Once news of Frankie’s passing spread, what was inspiring to see was how both cities that Frankie belonged to – Chicago and New York – each had such unique and inspiring tributes. Within days. David was a catalyst for the East Coast event at Liberty Theater, featuring a powerful closing performance of “The Pressure” by Ann Nesby with the Sounds of Blackness.
“Thank God I had Judy, Danny Madden and the rest of the Def Mix family. All of the artists were very supportive. Me and Judy decided to have a celebration in his name as opposed to a morbid or depressing service. He wouldn’t have had it any other way.”
He continues, “For me there’s always been a strong connection between New York and Chicago in our community but that brought us together even more. It goes to show that in the world of House Music, we are one.”
TOO MANY TRIBUTES
And with death comes opportunism. It’s hard enough dealing with a loved one’s passing, but as has happened many times before people use a tragedy to propel their own personal agendas.
The Def Mix family put a tight lid on the myriads of Frankie tributes, insisting that permission be granted first and that all proceeds go to Frankie’s favorite charities.
“It’s really funny how people had written Frankie off,” David says. “What I didn’t appreciate was how people that weren’t really close to him started doing tributes on his behalf. To not even invite us nor ask how they can contribute or donate was a sham.” Despite many warnings, endless parties and merchandising were soon flooding the market.
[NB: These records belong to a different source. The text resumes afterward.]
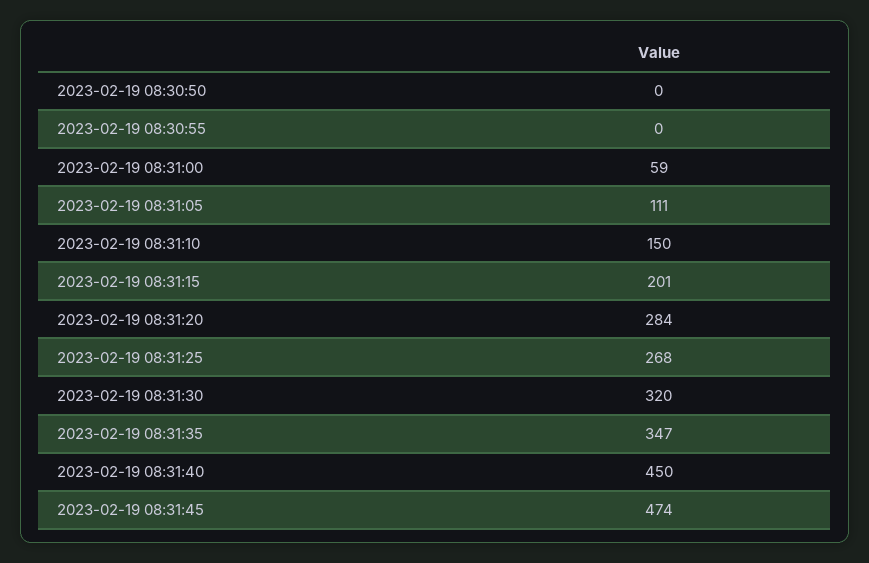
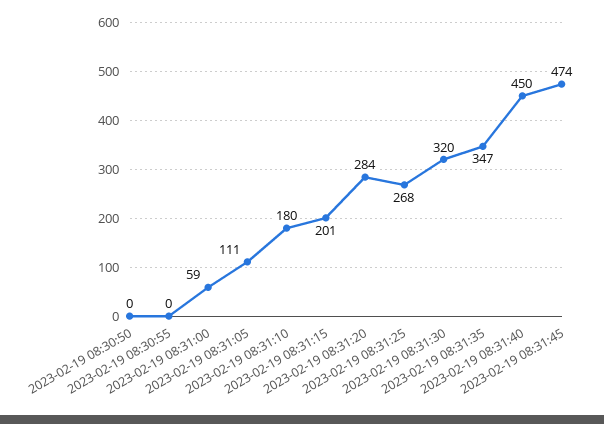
  {
    "2023-02-19 08:30:50": 0,
    "2023-02-19 08:30:55": 0,
    "2023-02-19 08:31:00": 59,
    "2023-02-19 08:31:05": 111,
-   "2023-02-19 08:31:10": 150,
+   "2023-02-19 08:31:10": 180,
    "2023-02-19 08:31:15": 201,
    "2023-02-19 08:31:20": 284,
    "2023-02-19 08:31:25": 268,
    "2023-02-19 08:31:30": 320,
    "2023-02-19 08:31:35": 347,
    "2023-02-19 08:31:40": 450,
    "2023-02-19 08:31:45": 474
  }

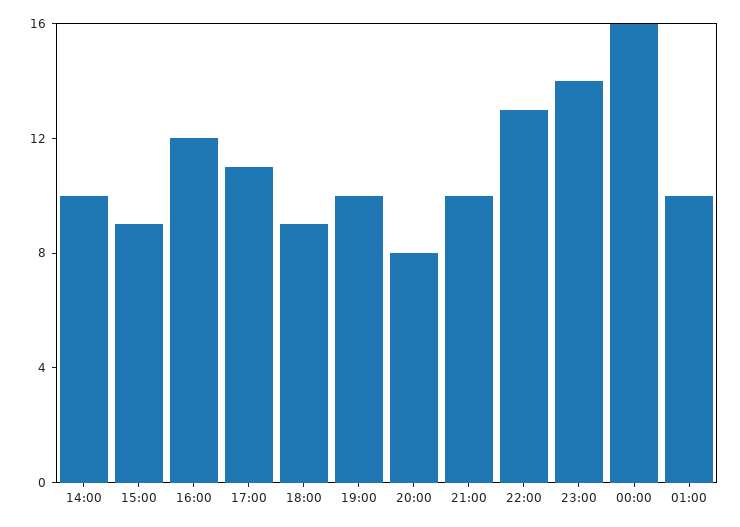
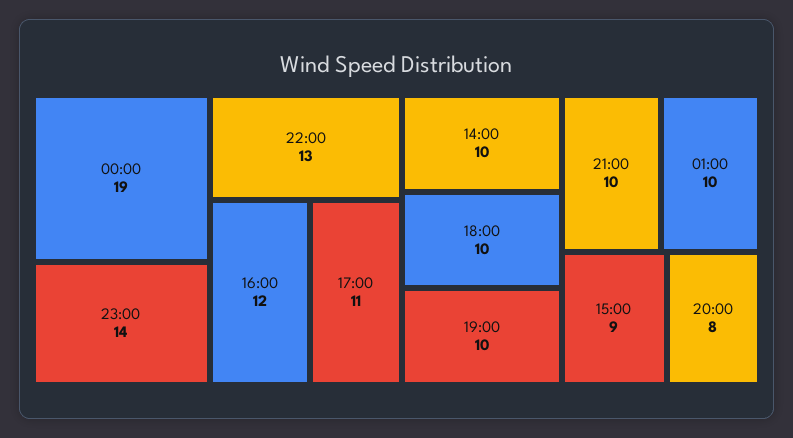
  {
    "14:00": 10,
    "15:00": 9,
    "16:00": 12,
    "17:00": 11,
-   "18:00": 9,
+   "18:00": 10,
    "19:00": 10,
    "20:00": 8,
    "21:00": 10,
    "22:00": 13,
    "23:00": 14,
-   "00:00": 16,
+   "00:00": 19,
    "01:00": 10
  }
David stresses that the best way to show honor to Frankie’s legacy is by donating in his name to either the American Diabetes Association, New York’s Gay Men’s Health Crisis and the newly created Frankie Knuckles Fund, established by Elton John. And along with that, to make good music. To keep his legacy alive by living and dancing whenever they hear a Frankie Knuckles production.
One of the most touching videos from that dark time was when David spoke at Louie Vega’s night at Cielo in New York. “Frankie was a class act,” he said. “He never raised his voice, he never screamed. He never lost his temper…
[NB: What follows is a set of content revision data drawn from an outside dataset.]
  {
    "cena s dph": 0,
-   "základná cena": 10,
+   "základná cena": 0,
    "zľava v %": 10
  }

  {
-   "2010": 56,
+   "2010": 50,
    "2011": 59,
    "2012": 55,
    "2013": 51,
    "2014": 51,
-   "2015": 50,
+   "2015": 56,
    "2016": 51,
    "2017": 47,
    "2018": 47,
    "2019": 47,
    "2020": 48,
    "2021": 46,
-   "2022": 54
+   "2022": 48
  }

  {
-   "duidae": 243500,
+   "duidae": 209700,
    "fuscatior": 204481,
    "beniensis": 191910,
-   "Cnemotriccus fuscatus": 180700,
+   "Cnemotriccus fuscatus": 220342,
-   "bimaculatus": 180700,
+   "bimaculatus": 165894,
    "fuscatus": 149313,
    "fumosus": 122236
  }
“It’s really difficult for me to be here. Me and my brother Louie, we were in Chicago for Frankie’s birthday party and did our best to represent, and Frankie told us thank you and that he loved us. I was able to hug him and tell him, ‘I miss you, I love you.’ I’m a grown man, I’m 52 years old, and I’m not afraid to hug and kiss and tell people I love them. Especially another man. He said, ‘David I love you, you are my brother.’
“Frankie was an incredible DJ. To listen to his sets was a journey. The outpouring of love and support is something I would have never thought of in this world. It’s ridiculous how many souls this man has touched around the world. He was the Nelson Mandela of music. Frankie always had a smile for everybody. Always. You never saw him with a frown. Even if he had that natural death stare… all he had to do was look at you and you were like, ‘Okay miss thing!’
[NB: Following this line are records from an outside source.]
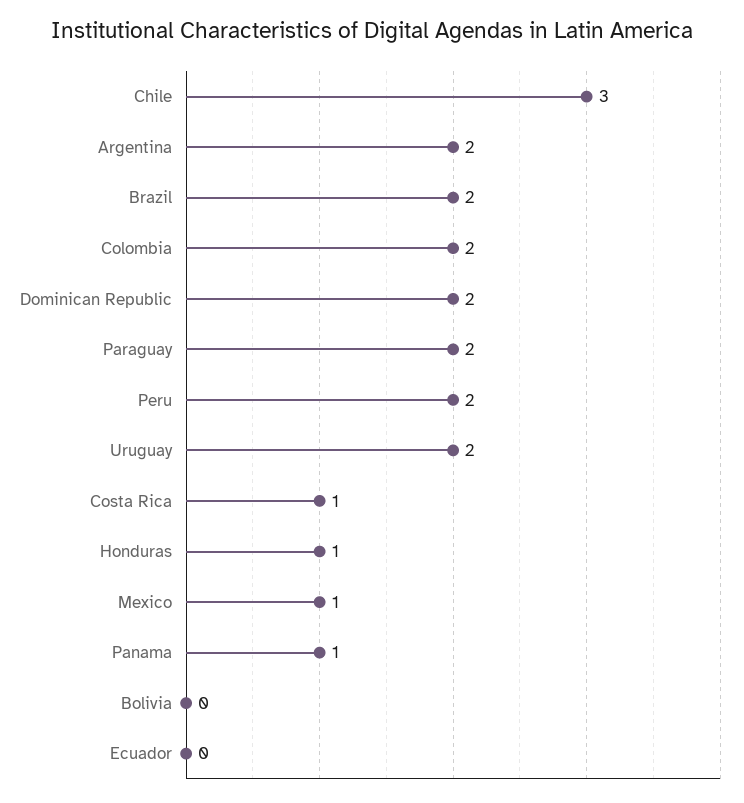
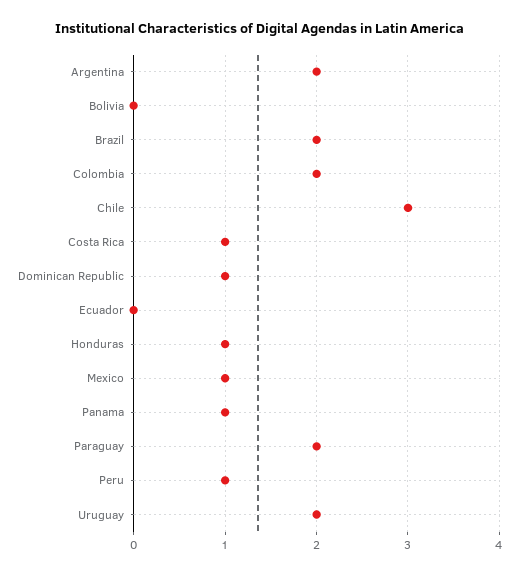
  {
    "Chile": 3,
    "Argentina": 2,
    "Brazil": 2,
    "Colombia": 2,
-   "Dominican Republic": 2,
+   "Dominican Republic": 1,
    "Paraguay": 2,
-   "Peru": 2,
+   "Peru": 1,
    "Uruguay": 2,
    "Costa Rica": 1,
    "Honduras": 1,
    "Mexico": 1,
    "Panama": 1,
    "Bolivia": 0,
    "Ecuador": 0
  }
“I’m really sorry to see my everything – because I can’t say my brother, my king, my everything in my heart – leave us so soon. It always happens that the best people are taken away from us too soon. His legacy will live on through us. It’s now time to rejoice and celebrate. And I live to celebrate his passing to a better place.
“Ladies and gentlemen, if any of you have ever been touched by this man, you have been blessed. He’s not God, but to us, he is our God.”
HAPPY BIRTHDAY FRANKIE
To say the Jan. 18th party will be massive would probably be an understatement. David’s final words? “I expect Frankie to be there in spirit.” Amen.
The Frankie Knuckles birthday party at Smartbar will be on Sunday, Jan. 18th with David Morales, Louie Vega and Tony Humphries along with Queen residents Derrick Carter, Michael Serafini and Garrett David.
David Morales has a new Face record called “Lovin” with Kym Mazelle, a new Red Zone project Vol 2, a new track with Melonie Daniels Walker, a few songs with Ultra Nate, new remixes of Jamie Principle’s “Baby Wants to Ride” and “Boyz” and a whole lot more.